Combine matching samples¶
In the input directory, an individual sample could be called by more than one variant caller. When merging, Jacquard combines results from the same sample into a single column. Merged sample names are constructed by concatenating the filename prefix and the VCF column header.
Filename | VCF Column header | Merged sample names |
case_A.strelka.vcf | #CHROM ... FORMAT SAMPLE1 SAMPLE2 | case_A|SAMPLE1
case_A|SAMPLE2
|
case_A.mutect.vcf | #CHROM ... FORMAT SAMPLE1 SAMPLE2 | case_A|SAMPLE1
case_A|SAMPLE2
|
case_B.strelka.vcf | #CHROM ... FORMAT SAMPLE3 SAMPLE4 | case_B|SAMPLE3
case_B|SAMPLE4
|
case_B.mutect.vcf | #CHROM ... FORMAT SAMPLE3 SAMPLE4 | case_B|SAMPLE3
case_B|SAMPLE4
|
Given the input VCFs above, the resulting merged VCF will have four sample columns:
- case_A | SAMPLE1
- case_A | SAMPLE2
- case_B | SAMPLE3
- case_B | SAMPLE4
Filter cell values and rows¶
Variant records are filtered to highlight the high-confidence somatic variants.
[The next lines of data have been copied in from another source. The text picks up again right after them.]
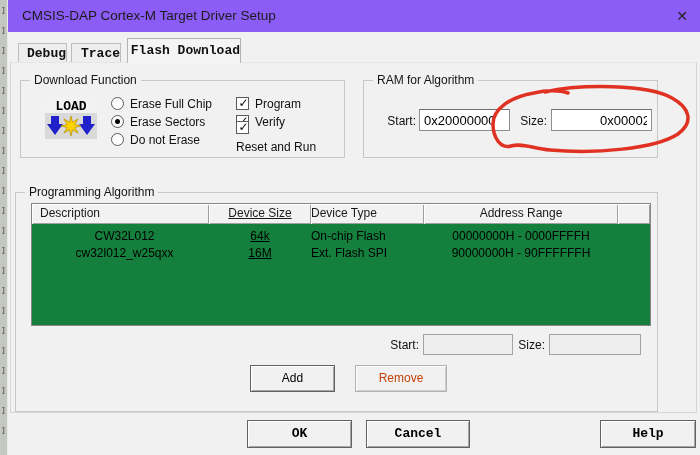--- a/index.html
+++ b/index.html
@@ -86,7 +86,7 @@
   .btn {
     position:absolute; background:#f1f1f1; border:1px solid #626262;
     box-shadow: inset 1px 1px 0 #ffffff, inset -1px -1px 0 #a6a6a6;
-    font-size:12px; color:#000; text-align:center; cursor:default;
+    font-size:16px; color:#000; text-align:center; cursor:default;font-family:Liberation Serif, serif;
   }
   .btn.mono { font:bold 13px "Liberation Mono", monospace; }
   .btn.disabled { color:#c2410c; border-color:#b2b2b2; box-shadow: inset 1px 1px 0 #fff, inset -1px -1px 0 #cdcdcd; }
For VCFs from supported callers, merge filters the result to include only valid variants records where at least one variant at that loci was somatic. The filter stringency can be set with flags described above. Since these filters operate on Jacquard tags, merge cannot filter VCFs from unsupported callers; use –include_all for untranslated VCF files.
Assemble the subset of FORMAT tags¶
Merge builds a new set of INFO tags and returns a subset of incoming FORMAT tags. By default, Jacquard only carries forward tags that begin with ‘JQ’, i.e. Jacquard-translated tags. When working with VCFs from unsupported callers, use –include_format_tags or –include_all to merge unstranslated VCFs.
Note that while most variant callers have their own distinct set of FORMAT tags, some tag names are common across multiple callers. If there are any FORMAT tag name collisions, merge will add a prefix (e.g. JQ1_<original_tag>) in order to disambiguate the FORMAT tags.